Experts cast doubt on San Francisco North Bay 'opportunity zones'
Recently released government advice on investing in tax-incentivized “opportunity zones” could expand investment possibilities, but questions remain if the North Bay will benefit from the federal program.
Opportunity zones are government-designated, economically disadvantaged census tracts where financiers can invest capital gains like stock payouts through pools called opportunity funds. In return, they receive tax breaks that improve the longer they keep their money in an investment. Opportunity funds are required to hold 90% of their assets in qualified opportunity zone property.
The program aims to revitalize impoverished communities. Investments can be made in building or refurbishing real estate or in local businesses.

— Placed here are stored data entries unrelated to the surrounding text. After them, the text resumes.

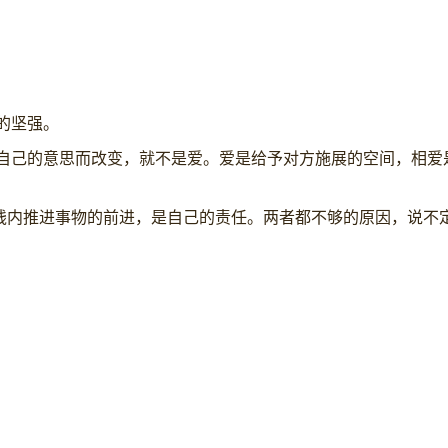
的坚强。
照自己的意思而改变，就不是爱。爱是给予对方施展的空间，相爱
和金钱内推进事物的前进，是自己的责任。两者都不够的原因，说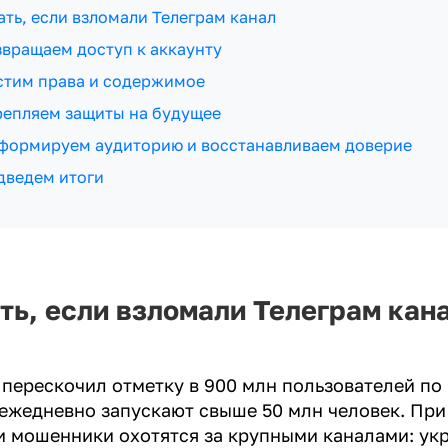
ать, если взломали Телеграм канал
вращаем доступ к аккаунту
стим права и содержимое
репляем защиты на будущее
формируем аудиторию и восстанавливаем доверие
дведем итоги
ть, если взломали Телеграм кан
 перескочил отметку в 900 млн пользователей по 
 ежедневно запускают свыше 50 млн человек. При
 мошенники охотятся за крупными каналами: укр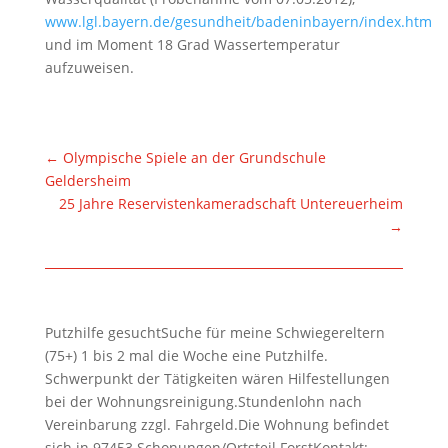
www.lgl.bayern.de/gesundheit/badeninbayern/index.htm
und im Moment 18 Grad Wassertemperatur
aufzuweisen.
←
Olympische Spiele an der Grundschule
Geldersheim
25 Jahre Reservistenkameradschaft Untereuerheim
→
Putzhilfe gesuchtSuche für meine Schwiegereltern
(75+) 1 bis 2 mal die Woche eine Putzhilfe.
Schwerpunkt der Tätigkeiten wären Hilfestellungen
bei der Wohnungsreinigung.Stundenlohn nach
Vereinbarung zzgl. Fahrgeld.Die Wohnung befindet
sich in 97453 Schonungen/Ortsteil ForstKontakt: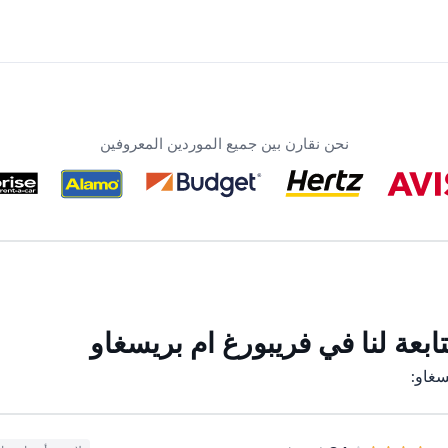
نحن نقارن بين جميع الموردين المعروفين
بعة لنا في فريبورغ ام بريسغاو
سغاو: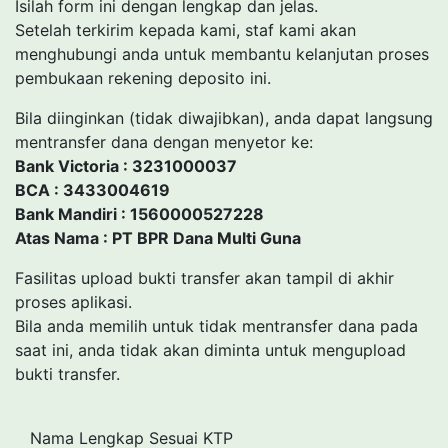
Isilah form ini dengan lengkap dan jelas.
Setelah terkirim kepada kami, staf kami akan
menghubungi anda untuk membantu kelanjutan proses
pembukaan rekening deposito ini.
Bila diinginkan (tidak diwajibkan), anda dapat langsung
mentransfer dana dengan menyetor ke:
Bank Victoria : 3231000037
BCA : 3433004619
Bank Mandiri : 1560000527228
Atas Nama : PT BPR Dana Multi Guna
Fasilitas upload bukti transfer akan tampil di akhir
proses aplikasi.
Bila anda memilih untuk tidak mentransfer dana pada
saat ini, anda tidak akan diminta untuk mengupload
bukti transfer.
Nama Lengkap Sesuai KTP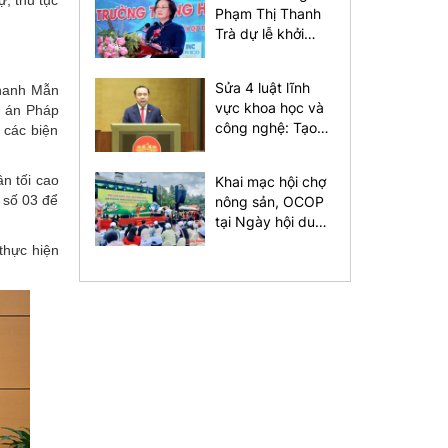
Phạm Thị Thanh
Trà dự lễ khởi
công Dự án xây
dựng Trường
Sửa 4 luật lĩnh
 Thanh Mẫn
Trung học phổ
vực khoa học và
ự án Pháp
thông Nam Đàn 1
công nghệ: Tạo
 các biện
thuận lợi cho đầu
tư kinh doanh
n tối cao
Khai mạc hội chợ
 số 03 để
nông sản, OCOP
tại Ngày hội du
lịch Kbang năm
thực hiện
2026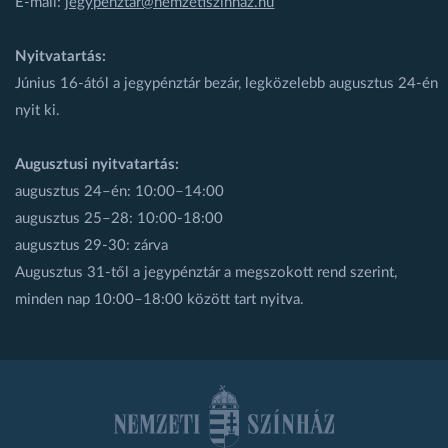
E-mail:
jegypenztar@nemzetiszinhaz.hu
Nyitvatartás:
Június 16-ától a jegypénztár bezár, legközelebb augusztus 24-én
nyit ki.
Augusztusi nyitvatartás:
augusztus 24–én: 10:00–14:00
augusztus 25–28: 10:00-18:00
augusztus 29-30: zárva
Augusztus 31-től a jegypénztár a megszokott rend szerint,
minden nap 10:00–18:00 között tart nyitva.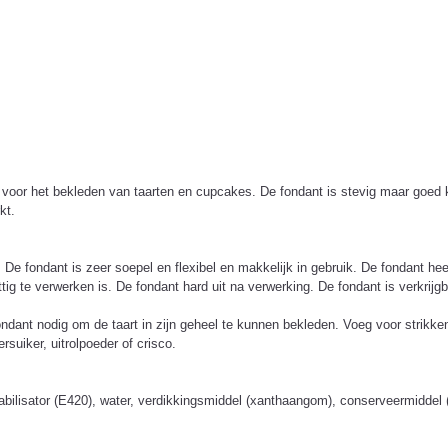
 voor het bekleden van taarten en cupcakes. De fondant is stevig maar goed k
kt.
De fondant is zeer soepel en flexibel en makkelijk in gebruik. De fondant h
ig te verwerken is. De fondant hard uit na verwerking. De fondant is verkrijgb
dant nodig om de taart in zijn geheel te kunnen bekleden. Voeg voor strikken
suiker, uitrolpoeder of crisco.
stabilisator (E420), water, verdikkingsmiddel (xanthaangom), conserveermiddel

Under the law which was part of the 2017 Tax Cuts and Jobs Act, investors do not pay tax on 10% of capital gains that they invest in an opportunity fund and hold after five years.

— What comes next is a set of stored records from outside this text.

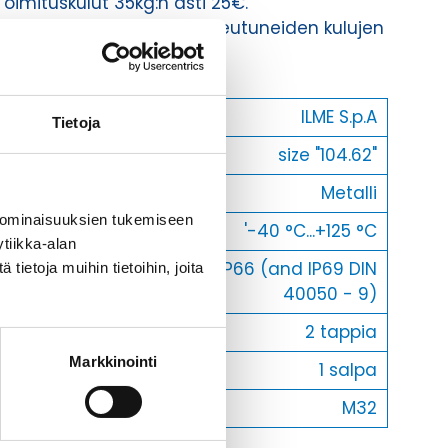
Toimituskulut 35kg:n asti 25€.
Yli 35kg:n toimituskulut toteutuneiden kulujen
mukaan.
Valmistaja
ILME S.p.A
Tietoja
Koko
size "104.62"
Materiaali
Metalli
 ominaisuuksien tukemiseen
Käyttölämpötila
'-40 °C...+125 °C
tiikka-alan
IP66 (and IP69 DIN
ietoja muihin tietoihin, joita
IP-luokka
40050 - 9)
Lukitus
2 tappia
Markkinointi
Vastakohta L
1 salpa
Läpivienti
M32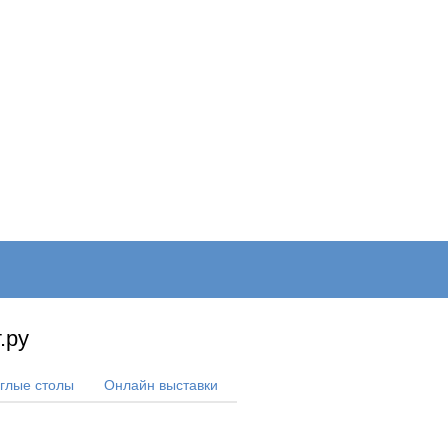
ОНЛАЙН–ВЫСТАВКИ
КАЛЕНДАРЬ
КЛЮЧЕВЫЕ ФИГУР
.ру
углые столы
Онлайн выставки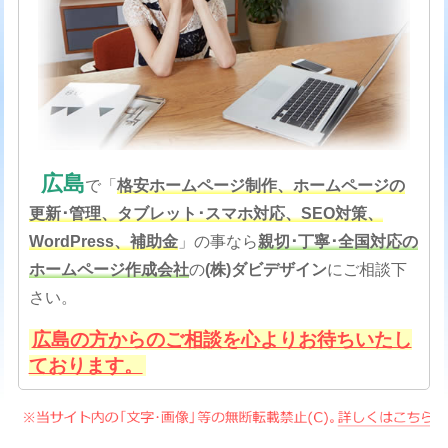
広島
で「
格安
ホームページ制作、ホームページの
更新･管理、タブレット･スマホ対応、SEO対策
、
WordPress、補助金
」の事なら
親切･丁寧･全国対応の
ホームページ作成会社
の
(株)ダビデザイン
にご相談下
さい。
広島の方からのご相談を心よりお待ちいたし
ております。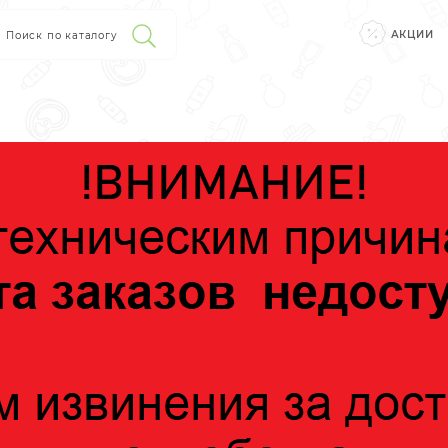
АКЦИИ
Поиск по каталогу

After seven years, the tax break jumps to 15% and investors who keep their money in the pool for a decade avoid taxes completely on any appreciation of their investment.
There are 21 opportunity zones scattered across the North Bay, including nine in Solano County, three in Sonoma County, and two apiece in Napa and Marin counties.
Experts noted the zones were somewhat small however, especially compared to other Bay Area tracts like two in Oakland that begin near the entrance to the Bay Bridge and straddle the Nimitz Freeway running in the direction of San Leandro, including parts of Oakland International Airport.
North Bay zones also include property in areas where real estate is already valuable.
“There aren’t that many places in the North Bay that are in the zones,” said Christopher Karachale, a partner at Hanson Bridgett LLP in San Francisco who advises investors and fund operators on how best to benefit from the program.
Karachale noted there is “almost nothing in Marin,” other than an area near San Rafael and San Quentin State Prison.
He noted there are two large zones in downtown Napa and Santa Rosa, but real estate prices could require significant investment for those looking to build from the ground up or purchase and refurbish property. Sonoma also has zones in Roseland and the Highway 12 corridor in the Valley’s Springs neighborhood.
“To make this all work, you’ve got to buy property in the zone. And who’s selling?” Karachale said, adding the property in downtown Sonoma and Napa “is already pretty valuable property” that is arguably mischaracterized as an opportunity zone.
It might sound odd to hear economically disadvantaged and downtown Napa in the same sentence, but because state governors were given the power to designate the tracts in each state, many of the outlined zones were deeply struggling as well as some were not struggling as much but were places where a small amount of investment could go a long way, according to Julie Treppa, a lawyer and opportunity zone expert at Farella Braun & Martel LLP.
“In many cases, and this is true in California, there was a balance between selecting distressed communities that needed capital and selecting distressed communities in an area that might turn around more quickly,” Treppa said, indicating that all opportunity zones were not created equal.
That could be part of why real estate investor Taylor Lembi of M31 Capital in San Francisco said his firm is looking elsewhere, although they have not ruled out the North Bay completely.